Dinge, so oder so

 

Die Dinge der Woche (25. Januar 2015)
 
Wir hätten gern Brüste geschrieben
 

   Anfang der Woche, es war ein wolkenverhangener Dienstag, ging plötzlich die Sonne auf. Die britische "The Times" hatte gemeldet, dasa Boulevard-Blatt "The Sun" werde künftig auf der dritten Seite keine blanken Brüste mehr zeigen. Frauenverbände jubelten ob des Sieges der guten Sache, auch Teile unserer Redaktion waren ganz aus dem Häuschen, wenn auch aus anderen Gründen.

   Dann, am Donnerstag, der Tiefschlag. "The Sun" strafte die Ankündigung der im selben Verlag erscheinenden Schwesterzeitung "The Times" Lügen, indem das Revolverblatt auf der dritten Seite wieder nackte Tatsachen zeigte. Womöglich war alles nur ein billiger PR-Coup, um das Augenmerk der Männerwelt auf die leicht geschürzten Damen zu richten - und beiläufig daran zu erinnern, welche Boxenluder-Karrieren auf der dritten Seite der "The Sun" ihren Anfang genommen hatten. Depression bei den Frauen-Verbänden. Teile unserer Redaktion waren am Boden.



   Zu erwähnen wäre, dass es sich um männliche Teile handelte. Genau genommen ging es um einen mit dieser Kolumne betrauten Kollegen. Der glaubte, mit der Abschaffung der Seite-drei-Girls in der "The Sun" sei seine Sternstunde gekommen, was Sie jetzt bitte nicht in den falschen Hals bekommen mögen. Der Kollege wollte nicht blankziehen. Sein Plan war folgender:

   Egal wie man zu den Seite-drei-Mädchen von "The Sun" steht. Mit dem Einstellen der Busenfotos würde eine Lücke in der Presselandschaft entstehen - und die sollte von dieser, unserer feinen Kolumne geschlossen werden. Und zwar genau an dieser Stelle.

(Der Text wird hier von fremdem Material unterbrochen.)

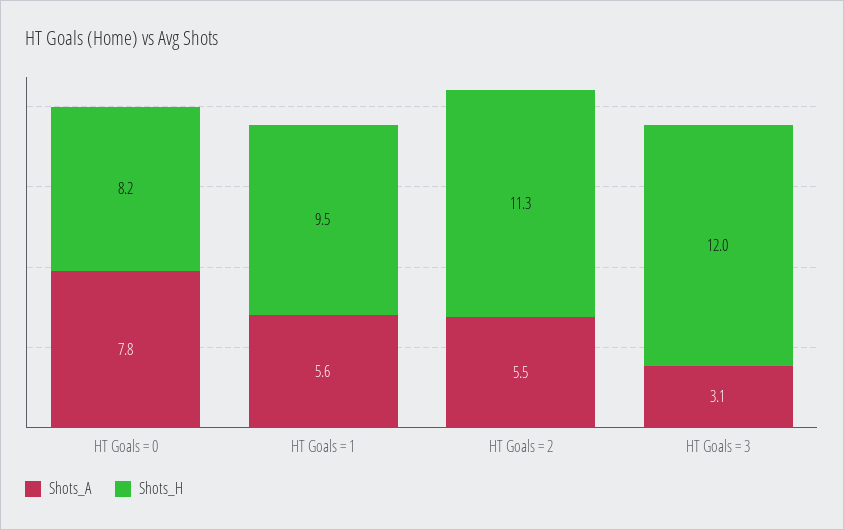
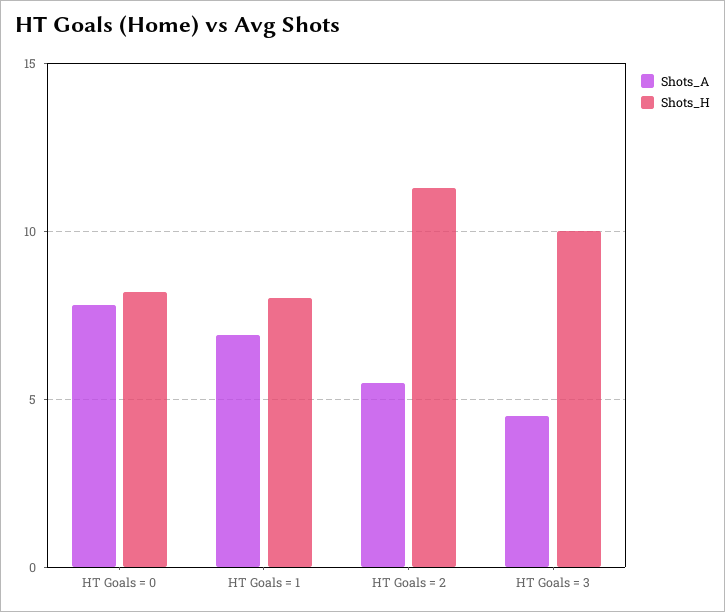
Shots_A, HT Goals = 1: 5.6 -> 7
Shots_H, HT Goals = 1: 9.5 -> 8
Shots_A, HT Goals = 3: 3.1 -> 4.5
Shots_H, HT Goals = 3: 12 -> 10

   Als kunstsinniger Mensch, als der sich der Kollege versteht, hatte er nicht vor, den Kolumnentext durch ein profanes Bild zu ersetzen. DIe Idee war, Ihnen die Nacktfotos nach guter altmeisterlicher Manier in einer Art Bildbeschreibung näherzubringen. Wir hätten versucht, in sinnlichen Worten die zentrale Figur des Fotos herauszuarbeiten, beginnend mit dem Wichtigsten (dem Körper), aber auch das Unwichtige (die Landschaft) nicht vernachlässigend. Selbstverständlich hätten wir auch den ästhetischen Gesamteindruck des Bildes gewürdigt, und Sie hätten erfahren, ob eher ein Chirurg oder mehr ein Photoshop-Artist zum Gelingen des Gesamtkunstwerks einen Beitrag geleistet hatte.



   Der Clou aber wäre der gewesen: Da wir auch die darbenden Inselbewohner in Grossbritannien mit unserenm Seit-zwei-Girl erfreuen wollten, hätte dies zwangsläufig eine englischsprachige Ausgabe nach sich gezogen. Bei entsprechendem Erfolg hätten wir auch vor anderen Weltsprachen nicht zurückgeschreckt.

   Lediglich der Titel dieser Kolumne hätte leicht geändert werden müssen, um dem Inhalt Rechnung zu tragen. Bedenkt man, welche Busenfreundinnen "The Sun" in all den Jahren ins Licht gerückt hat, hätte sich "Dinger der Woche" geradezu aufgedrängt. Aber daraus wird ja nun leider nichts.